The Government’s own Animal Welfare (Kept Animals) Bill matters, because how we treat animals and how we allow animals to be treated marks out what kind of people we are and what kind of country we are. We are a nation of animal lovers, not just in theory but in practice, so we cry out for a Government who will act in accordance with those values in practice. Liberal Democrats have a track record of animal rights advocacy, including improving standards of animal welfare in agriculture, ensuring the protection of funding for the National Wildlife Crime Unit, and ending the practice of housing chickens in battery cages while we were in the coalition Government. That matters because, like humans, animals experience suffering, pain and fear, so it is crucial that we change the law to better protect animals from harm.
Of particular interest to our communities in Westmorland and Lonsdale is that the Government’s Bill would have extended the cover of law on livestock worrying to include deer, llamas and other animals, and would also have given police more powers to investigate and prosecute the worrying of sheep and other livestock. NFU Mutual estimates that livestock worrying costs farmers £1 million a year, and the word “worrying” does not conjure up the reality of what that practice actually means and what people in our communities understand that it means. For instance, sheep worrying by dogs means ewes miscarrying lambs, lambs being separated from their mothers, and horrific incidents of goring causing unspeakable pain and suffering.

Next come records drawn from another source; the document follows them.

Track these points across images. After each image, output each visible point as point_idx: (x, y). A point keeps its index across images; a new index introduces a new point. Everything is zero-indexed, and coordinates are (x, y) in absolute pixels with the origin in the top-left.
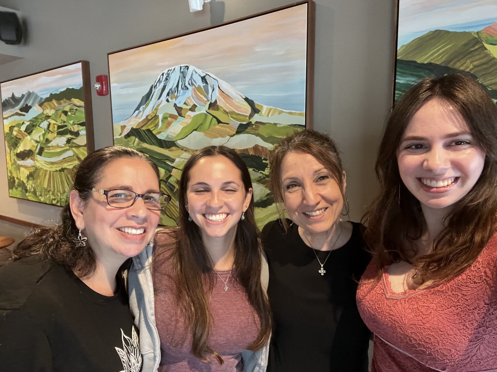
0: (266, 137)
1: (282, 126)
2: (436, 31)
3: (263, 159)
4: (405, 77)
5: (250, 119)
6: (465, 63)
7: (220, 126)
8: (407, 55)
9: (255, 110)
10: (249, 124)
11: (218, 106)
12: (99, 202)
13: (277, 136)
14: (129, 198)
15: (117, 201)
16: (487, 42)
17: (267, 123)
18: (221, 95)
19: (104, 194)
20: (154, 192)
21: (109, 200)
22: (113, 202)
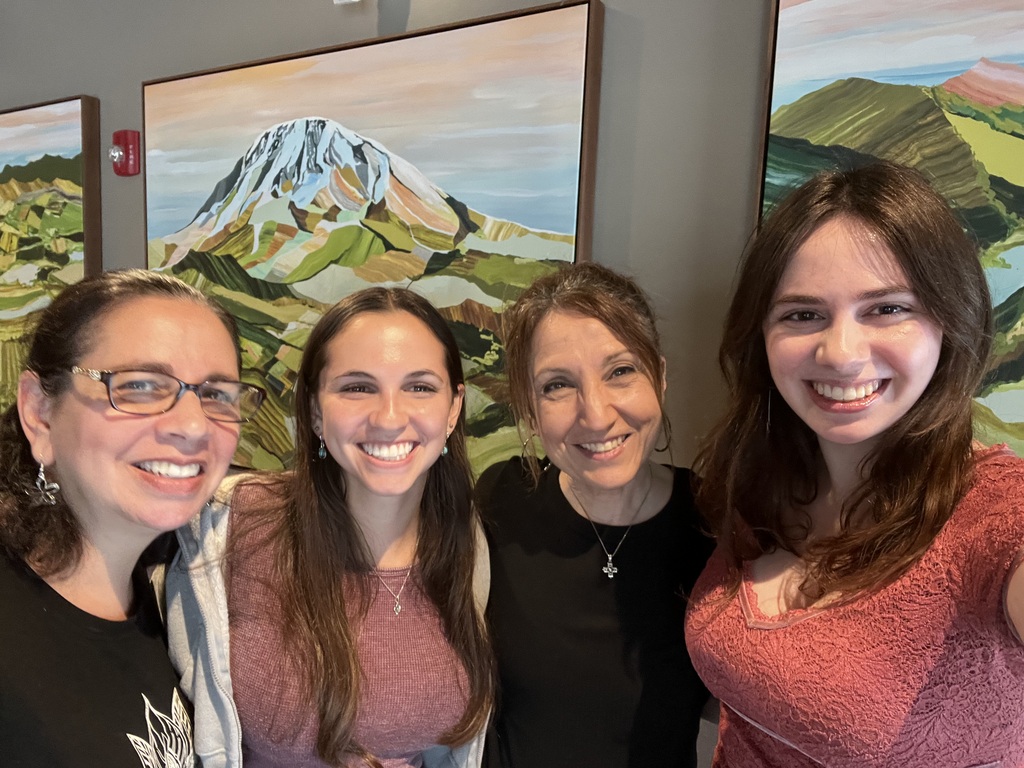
0: (490, 283)
1: (524, 261)
2: (851, 80)
3: (480, 330)
4: (783, 172)
5: (455, 245)
6: (906, 149)
7: (391, 255)
8: (790, 126)
9: (469, 226)
10: (455, 255)
11: (387, 212)
12: (87, 401)
13: (512, 284)
14: (164, 392)
15: (131, 398)
16: (951, 110)
17: (492, 254)
18: (394, 188)
19: (102, 380)
20: (225, 380)
21: (113, 394)
22: (123, 400)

Just as the Government’s weakness in this case is sadly characteristic, so is their willingness to put political considerations ahead of animal welfare. It is not that they do not care about animal welfare—they just do not care as much as they care about the politics. The Australia and New Zealand trade deals are a case in point. Those deals were agreed despite farmers and animal welfare charities protesting the fact that they gave an advantage to those who practise lower animal welfare standards over British farmers who practise higher standards. The Government’s desperation for deals at any price for political reasons came at the cost of British farmers and animal welfare. Here we see a pattern: this delay, or this betrayal, is sadly characteristic. That might be hard for Government Members—many of whom, of course, care about animal welfare—to hear, so I challenge and invite them to prove me wrong by backing my private Member’s Bill and supporting today’s motion unamended.